Complexity and Management

  • Ongoing Maintenance: SWGs required constant updates to threat definitions and policy rules, demanding significant IT resources.
  • Scalability Challenges: Expanding SWG infrastructure to accommodate growth could be complex and costly.

What evolutions in web languages and capabilities exposed the limitations of Secure Web Gateways?

The rapid evolution of web languages and capabilities has significantly challenged the effectiveness of traditional Secure Web Gateways (SWGs).

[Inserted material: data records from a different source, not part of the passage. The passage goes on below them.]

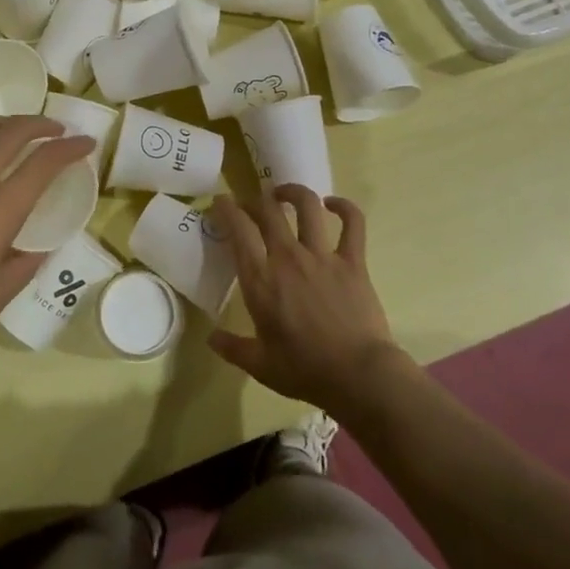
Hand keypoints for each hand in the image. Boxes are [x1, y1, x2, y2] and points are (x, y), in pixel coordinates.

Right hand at [208, 184, 406, 414]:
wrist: (359, 376)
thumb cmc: (305, 371)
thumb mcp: (260, 365)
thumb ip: (232, 348)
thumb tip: (210, 338)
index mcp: (261, 280)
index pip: (239, 230)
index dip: (227, 209)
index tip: (221, 201)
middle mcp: (288, 257)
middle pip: (268, 210)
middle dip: (255, 200)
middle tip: (252, 204)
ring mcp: (322, 255)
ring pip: (307, 206)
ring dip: (293, 192)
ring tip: (285, 193)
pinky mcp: (352, 261)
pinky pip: (352, 223)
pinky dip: (344, 207)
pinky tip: (334, 204)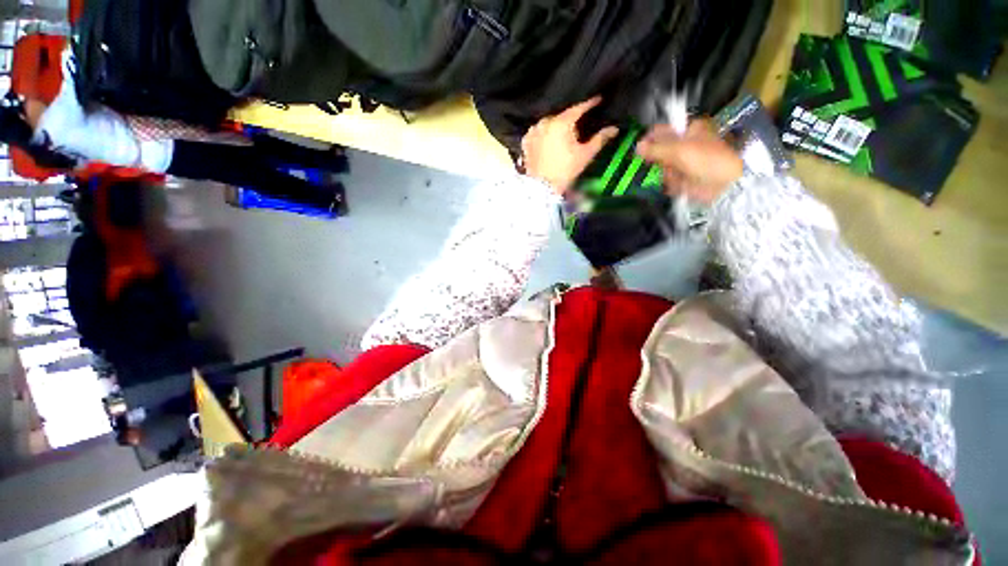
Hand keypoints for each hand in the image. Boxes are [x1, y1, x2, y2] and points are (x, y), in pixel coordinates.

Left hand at [521, 97, 619, 194]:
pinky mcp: (526, 141)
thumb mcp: (585, 155)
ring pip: (548, 123)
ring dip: (556, 126)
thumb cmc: (565, 171)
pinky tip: (548, 140)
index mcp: (561, 122)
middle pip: (562, 116)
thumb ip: (600, 139)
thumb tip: (614, 128)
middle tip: (579, 125)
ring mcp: (533, 131)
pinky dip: (544, 134)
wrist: (541, 188)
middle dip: (571, 119)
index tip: (598, 100)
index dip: (590, 104)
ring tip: (563, 134)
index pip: (578, 108)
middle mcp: (545, 122)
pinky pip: (537, 132)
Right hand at [635, 120, 743, 203]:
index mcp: (689, 130)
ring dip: (664, 172)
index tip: (640, 147)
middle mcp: (685, 145)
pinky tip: (676, 183)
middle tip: (659, 163)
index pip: (663, 130)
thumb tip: (637, 147)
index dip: (651, 137)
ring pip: (662, 166)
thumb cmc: (707, 160)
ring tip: (675, 175)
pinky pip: (667, 180)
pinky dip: (668, 183)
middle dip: (657, 159)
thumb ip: (656, 148)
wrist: (723, 184)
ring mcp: (683, 163)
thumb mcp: (679, 150)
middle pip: (660, 150)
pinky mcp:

The key areas where these developments have exposed SWG limitations are dynamic content and rich media, encryption and HTTPS, cloud applications and APIs, Web 2.0 and social media, and mobile applications and BYOD.

1. Dynamic Content and Rich Media

  • Increased complexity: The rise of dynamic content, powered by languages like JavaScript, AJAX, and HTML5, made it difficult for SWGs to accurately inspect and analyze web traffic.
  • Evading detection: Malicious actors exploited these technologies to obfuscate malicious content, bypass filters, and deliver exploits.

2. Encryption and HTTPS

  • Data privacy: The widespread adoption of HTTPS encryption made it challenging for SWGs to inspect traffic without compromising user privacy.
  • Evasion tactics: Malicious actors leveraged encryption to hide malicious activities from SWGs.

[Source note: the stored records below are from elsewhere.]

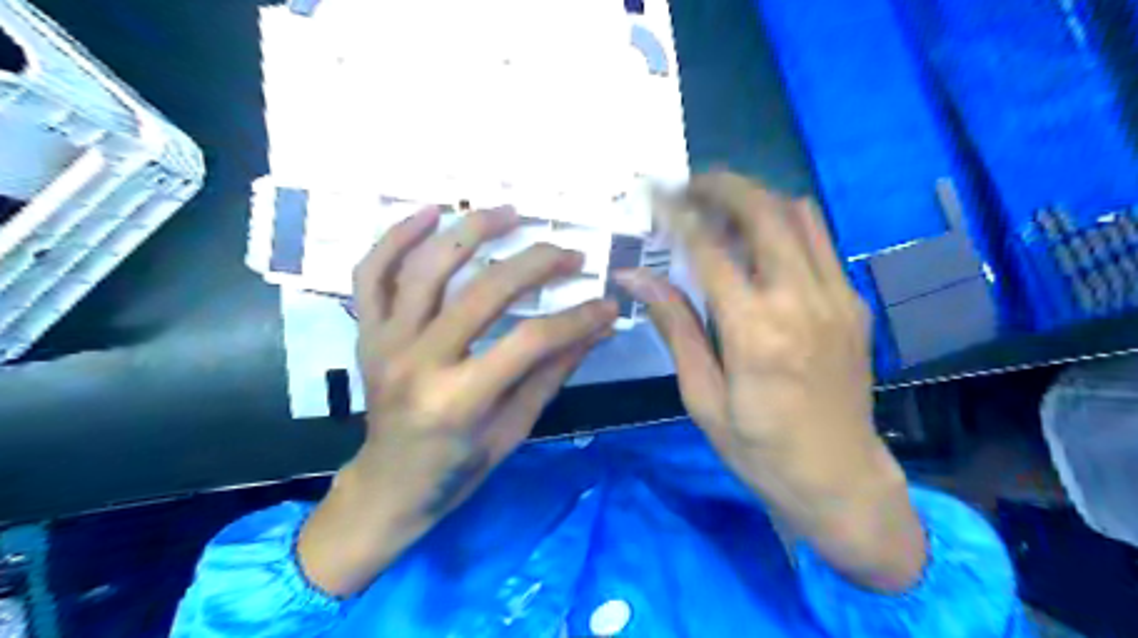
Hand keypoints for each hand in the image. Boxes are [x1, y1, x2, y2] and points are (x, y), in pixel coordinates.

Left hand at [298, 205, 617, 596]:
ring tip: (509, 212)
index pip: (530, 342)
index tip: (606, 304)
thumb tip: (597, 329)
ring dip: (470, 231)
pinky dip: (397, 237)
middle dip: (536, 264)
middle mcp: (417, 362)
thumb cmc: (457, 467)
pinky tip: (431, 213)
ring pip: (426, 268)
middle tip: (569, 253)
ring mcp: (385, 342)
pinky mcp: (366, 333)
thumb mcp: (514, 428)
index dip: (576, 319)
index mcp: (458, 400)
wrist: (389, 485)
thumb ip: (553, 372)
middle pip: (483, 293)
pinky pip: (372, 273)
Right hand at [614, 173, 923, 592]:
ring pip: (798, 215)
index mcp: (756, 332)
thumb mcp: (702, 396)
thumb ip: (675, 327)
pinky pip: (819, 241)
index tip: (654, 191)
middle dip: (722, 185)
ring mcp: (836, 297)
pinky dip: (783, 224)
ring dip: (755, 199)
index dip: (678, 212)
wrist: (840, 478)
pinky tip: (758, 243)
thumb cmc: (758, 448)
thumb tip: (636, 278)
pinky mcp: (853, 303)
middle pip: (764, 212)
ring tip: (719, 207)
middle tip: (687, 184)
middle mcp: (801, 301)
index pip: (710, 249)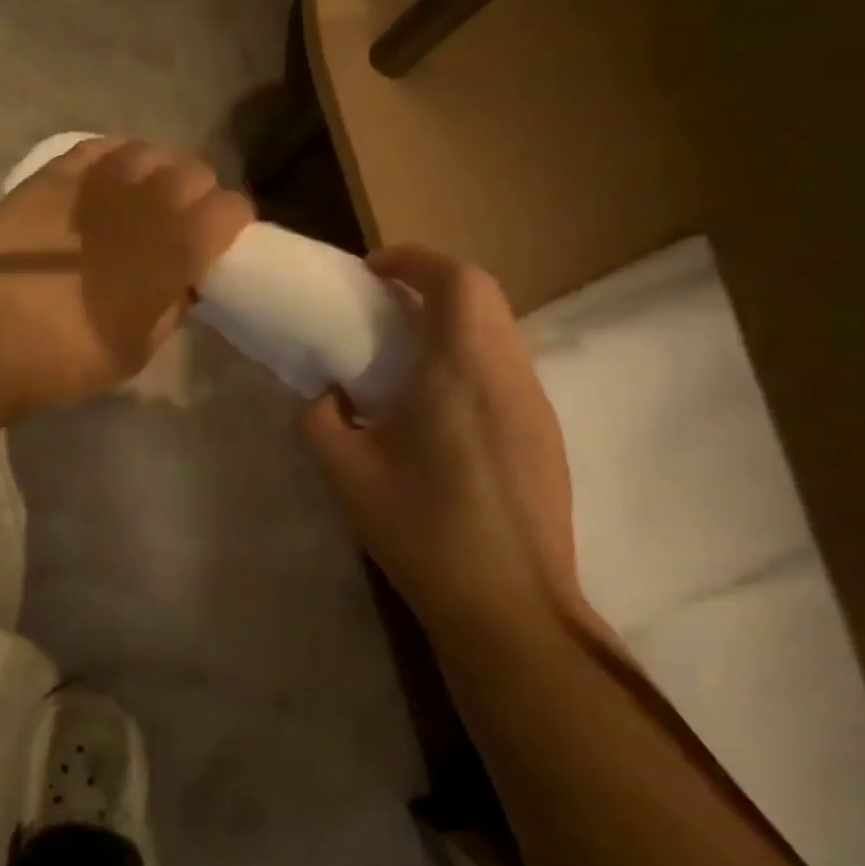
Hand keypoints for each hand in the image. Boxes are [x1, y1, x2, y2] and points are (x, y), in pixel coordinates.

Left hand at [0, 138, 253, 413]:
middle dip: (196, 196)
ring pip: (150, 151)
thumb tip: (182, 283)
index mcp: (177, 248)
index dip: (231, 224)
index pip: (232, 209)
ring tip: (139, 198)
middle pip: (195, 171)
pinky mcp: (55, 174)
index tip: (218, 243)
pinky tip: (104, 183)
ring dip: (156, 173)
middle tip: (176, 223)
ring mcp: (98, 180)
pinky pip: (100, 147)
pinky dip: (113, 160)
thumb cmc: (68, 357)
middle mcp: (147, 201)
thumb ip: (171, 307)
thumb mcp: (138, 349)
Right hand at [300, 244, 583, 648]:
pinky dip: (468, 356)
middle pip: (483, 295)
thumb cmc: (422, 531)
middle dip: (431, 283)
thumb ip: (319, 419)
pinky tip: (434, 406)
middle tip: (381, 305)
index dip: (413, 259)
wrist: (508, 606)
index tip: (371, 271)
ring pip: (498, 330)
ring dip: (452, 321)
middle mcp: (509, 373)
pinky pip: (505, 368)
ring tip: (402, 352)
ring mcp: (535, 405)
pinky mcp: (545, 435)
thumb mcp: (346, 472)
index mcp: (461, 370)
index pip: (456, 279)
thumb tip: (324, 395)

3. Cloud Applications and APIs

  • Direct connections: Cloud applications often bypassed traditional network perimeters, rendering SWGs less effective.
  • API-driven interactions: The increasing reliance on APIs for data exchange made it difficult for SWGs to monitor and control traffic.

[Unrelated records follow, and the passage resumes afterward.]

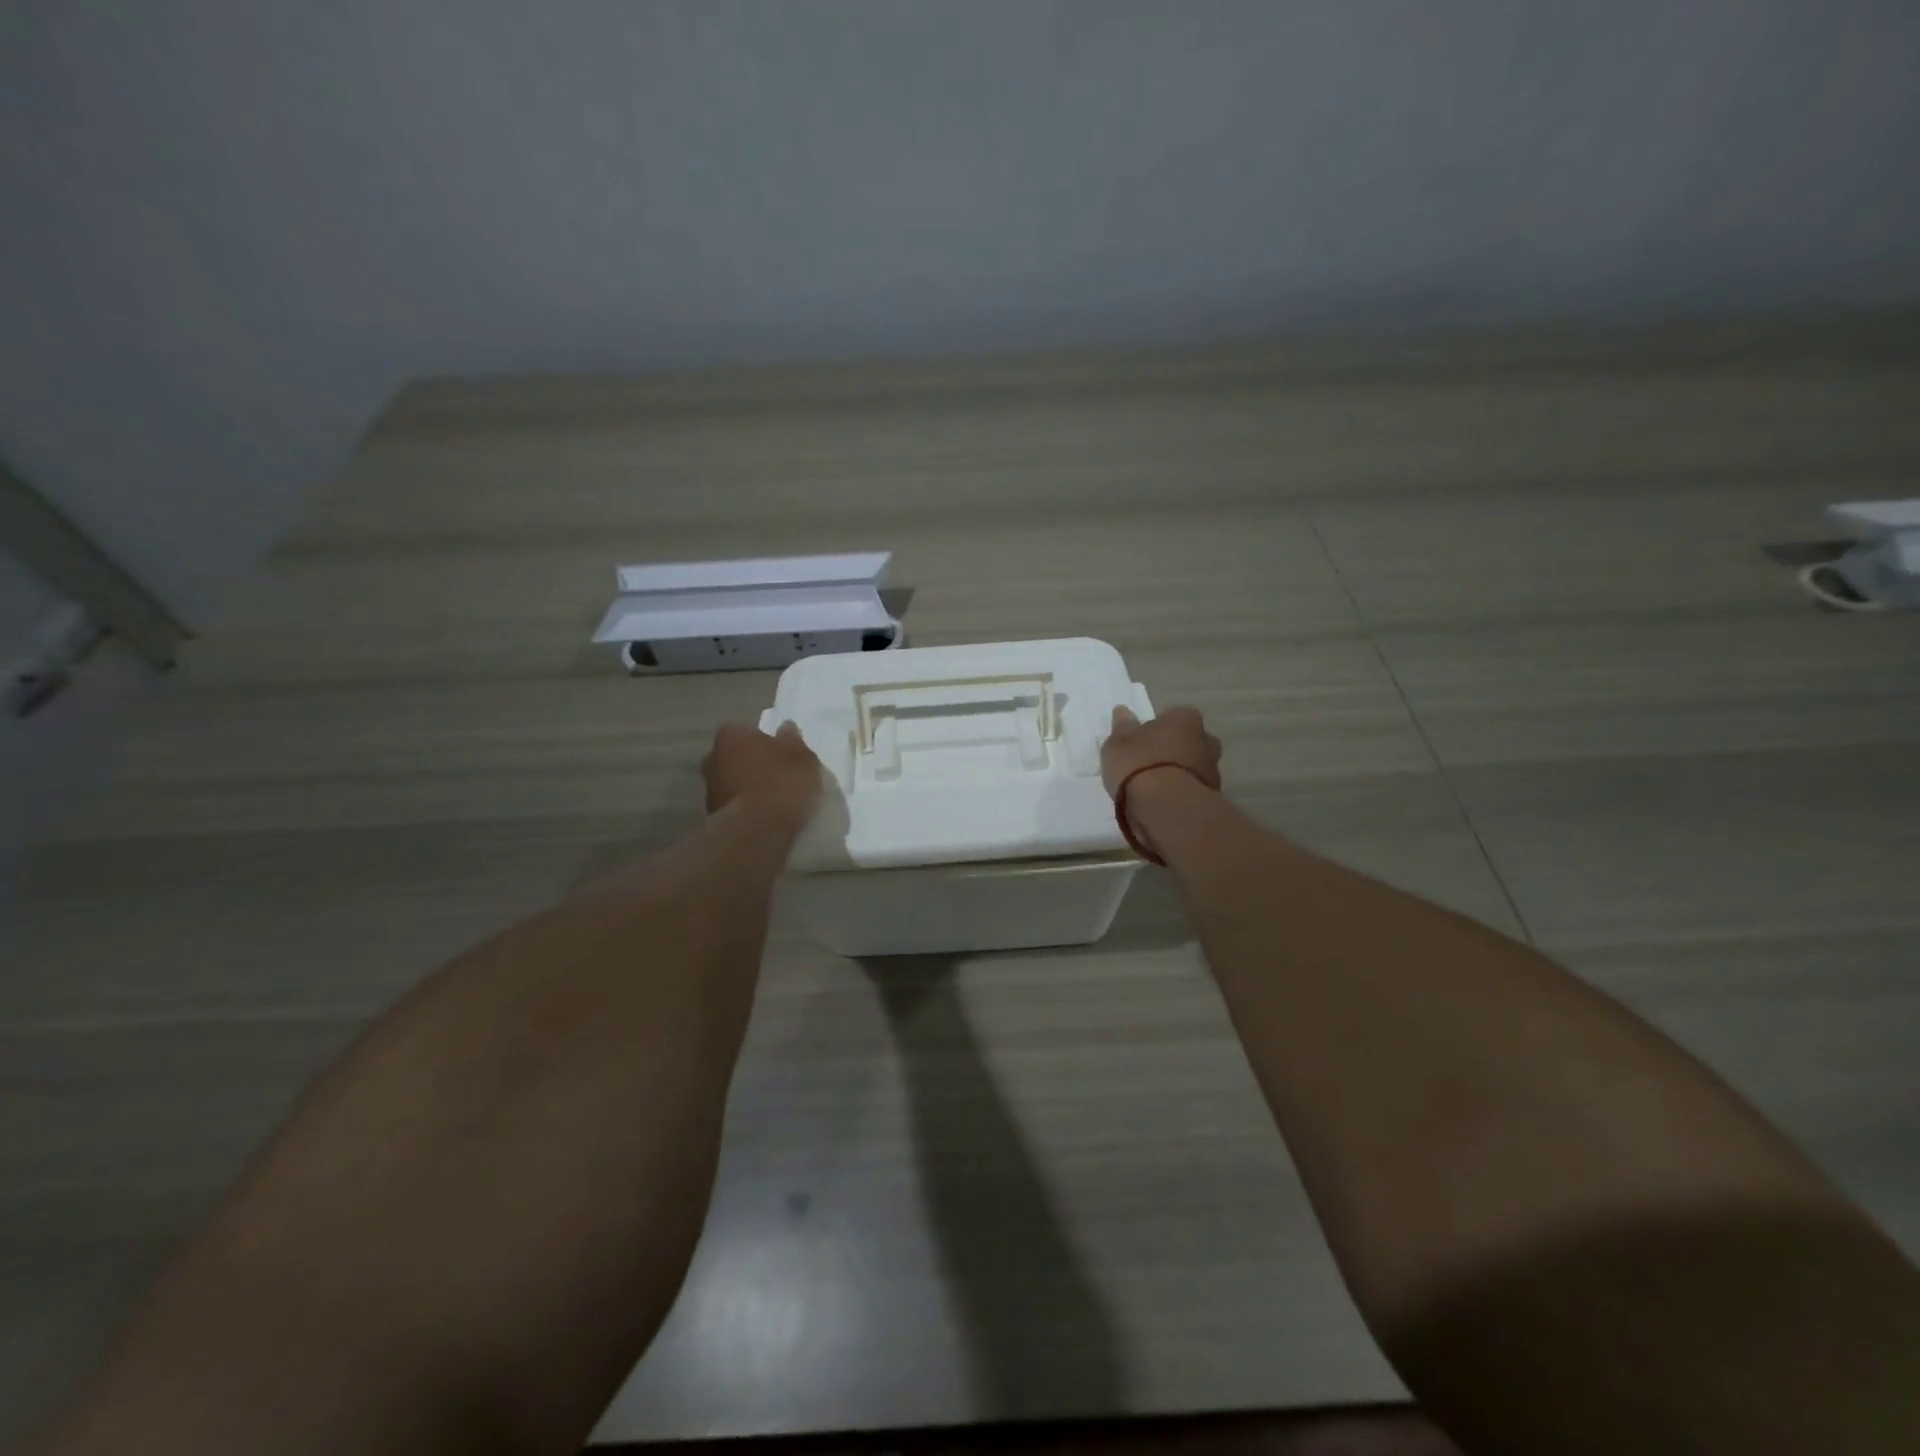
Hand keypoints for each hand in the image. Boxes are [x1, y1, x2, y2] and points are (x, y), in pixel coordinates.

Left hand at [702, 721, 823, 828]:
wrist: (756, 830)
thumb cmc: (782, 783)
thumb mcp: (802, 757)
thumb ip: (793, 740)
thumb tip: (786, 728)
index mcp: (731, 735)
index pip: (747, 730)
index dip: (765, 740)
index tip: (781, 753)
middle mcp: (712, 757)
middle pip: (736, 755)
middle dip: (752, 763)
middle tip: (778, 775)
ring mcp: (709, 788)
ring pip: (732, 780)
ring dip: (747, 786)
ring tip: (773, 800)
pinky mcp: (711, 816)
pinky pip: (734, 804)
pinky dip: (745, 807)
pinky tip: (764, 817)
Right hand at [1101, 704, 1222, 797]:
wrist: (1167, 809)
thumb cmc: (1139, 766)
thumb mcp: (1117, 745)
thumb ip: (1122, 728)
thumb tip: (1123, 712)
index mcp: (1185, 718)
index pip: (1173, 716)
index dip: (1156, 728)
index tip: (1141, 742)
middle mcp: (1206, 739)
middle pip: (1187, 741)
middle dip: (1173, 750)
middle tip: (1149, 764)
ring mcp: (1213, 769)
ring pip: (1193, 766)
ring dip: (1178, 773)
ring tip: (1153, 789)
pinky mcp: (1213, 796)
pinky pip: (1192, 789)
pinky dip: (1181, 793)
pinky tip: (1163, 803)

4. Web 2.0 and Social Media

  • User-generated content: The proliferation of user-generated content on platforms like social media made it challenging to filter and monitor for malicious content.
  • Data leakage: SWGs often struggled to prevent sensitive data leakage through social media sharing.

5. Mobile Applications and BYOD

  • Direct internet access: Mobile devices often bypassed corporate networks, making it difficult for SWGs to enforce security policies.
  • App stores: The rapid growth of app stores introduced new attack vectors and made it challenging to assess app security.

How is traffic sent to traditional secure web gateways, and what are the pros and cons of each method?

Traditional Secure Web Gateways (SWGs) typically rely on one of the following methods to intercept and inspect web traffic: inline deployment, Proxy Auto-Configuration (PAC) files, Generic Routing Encapsulation (GRE), or client agents.

1. Inline Deployment:

  • Direct traffic flow: All web traffic is routed through the SWG, acting as a mandatory checkpoint.
  • Pros: Comprehensive visibility and control over web traffic.
  • Cons: Potential performance impact due to increased latency.

2. Proxy Auto-Configuration (PAC) Files:

  • Client-side configuration: Users configure their web browsers to use a proxy server.
  • Pros: Flexible deployment, can be used in environments with limited network control.
  • Cons: Reliance on user configuration, potential for bypass.

3. Generic Routing Encapsulation (GRE):

  • Encapsulated traffic: Web traffic is encapsulated in GRE tunnels and sent to the SWG.
  • Pros: Can be used in environments with complex network topologies.
  • Cons: Additional overhead and complexity.

4. Client Agents:

  • Software installation: SWG agents are installed on client devices to intercept web traffic.
  • Pros: Comprehensive control over user activity, can be used in environments with limited network visibility.
  • Cons: Increased management overhead, potential performance impact.

In summary, traditional SWGs typically operate as a proxy server or intercept traffic through various methods to inspect and filter web content. The choice of deployment method depends on factors such as network topology, security requirements, and user experience considerations.